The bank's internal controls and risk management were severely criticised in 2000 and its aggressive push into investment banking questioned, after a lengthy investigation by the Securities and Futures Authority. The bank's move into complicated derivative products that it did not fully understand seemed to indicate poor management. By the end of the year parts of NatWest Markets had been sold, others becoming Greenwich NatWest in 1998.

==Operations==
NatWest Markets provides global market access to corporate and institutional customers, offering trading, risk management and financing solutions through its trading and sales operations in London, Singapore and Stamford and sales offices in Dublin, Hong Kong, San Francisco and Tokyo. Its activities are primarily related to the economic environment in the United Kingdom, Europe and the United States, deriving a substantial majority of its income from its operations in the UK.

===NatWest Markets Securities Inc.===
Established in 1981, US broker-dealer, Greenwich Capital Markets was acquired by Long-Term Credit Bank of Japan in 1988 and divested to National Westminster Bank in 1996. From 1998 until 2000, when NatWest was taken over by the RBS Group, it was part of Greenwich NatWest under the joint management of co-chief executives Gary Holloway and Konrad "Chip" Kruger.

Greenwich Capital Markets became RBS Securities (trading as RBS) in 2009, prior to which it had used the marketing name RBS Greenwich Capital. It is a direct subsidiary of RBS Holdings USA (until 2009, known as Greenwich Capital Holdings), whose direct parent is Delaware-registered NatWest Group Holdings Corporation, which was formed in 1996 to facilitate the purchase. Based in Stamford, Connecticut, it specialises in fixed income arbitrage and other fixed income strategies. Renamed NatWest Markets Securities Inc. in 2018, it is Financial Industry Regulatory Authority registered and a member of the Securities Investor Protection Corporation.

===NatWest Markets Securities Japan===
Registered in Hong Kong and regulated and authorised by the Japanese Financial Services Agency, NatWest Markets Securities Japan Limited operates through its Tokyo branch. Previously a direct subsidiary of RBS, it provides credit trading, bonds, swaps and related financial services.

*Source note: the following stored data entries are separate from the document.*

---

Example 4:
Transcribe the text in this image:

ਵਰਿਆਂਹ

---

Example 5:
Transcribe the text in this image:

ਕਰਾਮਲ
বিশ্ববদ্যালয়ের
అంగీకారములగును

In conjunction with RBS Group's acquisition of parts of ABN AMRO Bank (later RBS N.V.), the two firms' Tokyo branches were consolidated in 2009.

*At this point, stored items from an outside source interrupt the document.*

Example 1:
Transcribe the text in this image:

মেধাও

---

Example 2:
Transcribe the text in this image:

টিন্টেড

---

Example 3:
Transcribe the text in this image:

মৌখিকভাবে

The business was established as County Securities Japan in 1986; it became County NatWest Securities Japan in 1987, NatWest Securities Japan in 1995, Greenwich NatWest Securities Japan in 1998 and RBS Securities Japan in 2001, before adopting the present name in 2018.

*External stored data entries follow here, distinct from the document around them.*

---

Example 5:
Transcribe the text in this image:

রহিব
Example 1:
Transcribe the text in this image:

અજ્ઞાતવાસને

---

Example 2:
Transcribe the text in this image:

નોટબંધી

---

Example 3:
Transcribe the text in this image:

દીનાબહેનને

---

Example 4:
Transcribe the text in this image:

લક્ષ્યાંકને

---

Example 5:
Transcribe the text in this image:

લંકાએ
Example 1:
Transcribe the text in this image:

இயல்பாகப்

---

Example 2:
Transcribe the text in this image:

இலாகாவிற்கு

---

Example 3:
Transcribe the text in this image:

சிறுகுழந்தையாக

===NatWest Markets N.V.===
NatWest Markets N.V. traded as The Royal Bank of Scotland N.V. from the 2007 acquisition of ABN AMRO Bank until 2018. The business has been repurposed to provide continuity of service to EU customers following the UK's withdrawal from the European Union, commonly known as Brexit.

NatWest Markets Asia Securities (Singapore) Pte. Ltd. was founded by ABN AMRO in 1987 and operated as The Royal Bank of Scotland Asia Securities (Singapore) from 2009 until 2018. NatWest Markets N.V. is registered in Amsterdam and regulated and authorised by De Nederlandsche Bank.

===NatWest Markets Services India===
NatWest Markets Services India Pvt. Ltd. is registered as a service company with offices in Gurugram, Chennai, Delhi, Bengaluru and Mumbai.

==Strategic shift==
In 2020, NatWest Group announced that NatWest Markets would be refocused to support a more integrated corporate and institutional customer offering. This would mean a period of significant transformation for the business, which would have a leaner operating model and would focus capital towards supporting the Group’s customers’ needs and increasing its focus on digital solutions. Alongside this, it was announced that it would be reducing its risk-weighted assets, managing down and optimising inefficient capital and activities.

In 2022, NatWest Group announced the creation of Commercial and Institutional, which brought together the Commercial, NatWest Markets and RBS International customer businesses as a new operating segment.